EXERCISE TASKS
[1] Reproduce the portion of the text on Canada's health care system starting with "Diana Gibson, co-author" and going on through "of public systems.".
[2] Continue the news text on privatized health financing in Canada from its last sentence.

SUPPLIED TEXT
□ □ □ □ □

Canada’s health care system under threat
Privatized health financing would cost more, and be bad for patients— new
book

EDMONTON—A new book warns that moves toward privatizing health care
financing would actually make the health care system more expensive, and
provide less choice to the majority of patients. The best path to better
health care for Canada is to strengthen and expand the public health care
system.

Diana Gibson, co-author of The Bottom Line: The Truth Behind Private Health
Insurance in Canada and Research Director of the University of Alberta’s
Parkland Institute says “Experience in Canada and other countries is clear:
privatized health financing costs more, not less.” A myriad of wasteful
administrative costs afflicts the private system: marketing, higher CEO
salaries, shareholder profits, and lacking economies of scale. The book
notes that private health insurance administrative costs are triple those
of public systems.

Ms Gibson says “If you look at the actual numbers, you will see that our
public system is financially sustainable: costs have not grown as a
proportion of GDP. Where the costs have grown – sharply – is where the
private sector is most involved: pharmaceuticals and private surgeries.”

□ □ □ □ □

Stored items from a collection
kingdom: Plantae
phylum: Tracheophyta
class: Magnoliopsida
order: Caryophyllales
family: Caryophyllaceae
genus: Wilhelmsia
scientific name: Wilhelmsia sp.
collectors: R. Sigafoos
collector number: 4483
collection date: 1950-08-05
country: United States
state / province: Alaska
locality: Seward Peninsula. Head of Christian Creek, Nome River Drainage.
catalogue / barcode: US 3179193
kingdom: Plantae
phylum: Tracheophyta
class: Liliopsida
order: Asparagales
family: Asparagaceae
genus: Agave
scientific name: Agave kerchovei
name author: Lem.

□ □ □ □ □

ANSWERS FOR THE TASKS
[1]
Diana Gibson, co-author of The Bottom Line: The Truth Behind Private Health
Insurance in Canada and Research Director of the University of Alberta’s
Parkland Institute says “Experience in Canada and other countries is clear:
privatized health financing costs more, not less.” A myriad of wasteful
administrative costs afflicts the private system: marketing, higher CEO
salaries, shareholder profits, and lacking economies of scale. The book
notes that private health insurance administrative costs are triple those
of public systems.

[2]
Private health insurance systems are also worse for patients. Colleen
Fuller, co-author and President of PharmaWatch, says “the majority of
patients would have less choice, not more, under a private system.”
Experience with private health insurance in other countries and with
supplementary private insurance in Canada shows that many people are unable
to obtain adequate coverage. Those who are elderly, or have a history of
illnesses, are often rejected by private health insurers, leaving them with
no health insurance. Ms. Fuller notes that “almost half of personal
bankruptcies in the United States are due to medical costs.”

Private health insurance is also bad for the medical profession. American
doctors routinely lose 15-30% of their billings because private insurers
deny their claims. In Canada before medicare it was not uncommon for
doctors to lose tens of thousands of dollars per year in unpaid medical
bills.

The Bottom Line also clarifies the confusion that has been deliberately
created around the Supreme Court of Canada’s recent Chaoulli decision. The
Court’s decision actually does not apply outside of Quebec and does not
rule against public health care insurance. The ruling in fact leaves open a
wide range of avenues to reduce waiting times entirely within the public
system, options the Bottom Line authors explain further.

The book points out that adding a “parallel” private system of health care
financing would make public system waitlists longer, not shorter. A
for-profit system would drain medical practitioners and healthier patients
from the public system, while leaving the sicker and more costly patients
behind. The authors note that this would eventually result in calls to
“fix” the public system by fully privatizing it.

The book concludes with a 7-point agenda to protect the rights of patients
by strengthening and improving the public health financing system.


Media Contact:
Ricardo Acuña (780) 492-0417

This book is available direct from the Parkland Institute (780-492-8558)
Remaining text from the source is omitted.